▶ _AIM OF THE TASK_: Rewrite the items below as a two-column CSV with the header "query" and "reply", giving one row per item. Put the item's text and its answer each in a single quoted field, with line breaks replaced by spaces.

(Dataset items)
----------------

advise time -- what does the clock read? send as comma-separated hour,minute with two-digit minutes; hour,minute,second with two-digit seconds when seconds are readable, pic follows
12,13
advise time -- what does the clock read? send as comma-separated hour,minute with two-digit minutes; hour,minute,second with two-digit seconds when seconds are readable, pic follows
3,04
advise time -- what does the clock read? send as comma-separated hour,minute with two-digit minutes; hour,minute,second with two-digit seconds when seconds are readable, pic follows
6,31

----------------

▶ _EXPECTED OUTPUT_:
query,reply
"advise time -- what does the clock read? send as comma-separated hour,minute with two-digit minutes; hour,minute,second with two-digit seconds when seconds are readable, pic follows","12,13"
"advise time -- what does the clock read? send as comma-separated hour,minute with two-digit minutes; hour,minute,second with two-digit seconds when seconds are readable, pic follows","3,04"
"advise time -- what does the clock read? send as comma-separated hour,minute with two-digit minutes; hour,minute,second with two-digit seconds when seconds are readable, pic follows","6,31"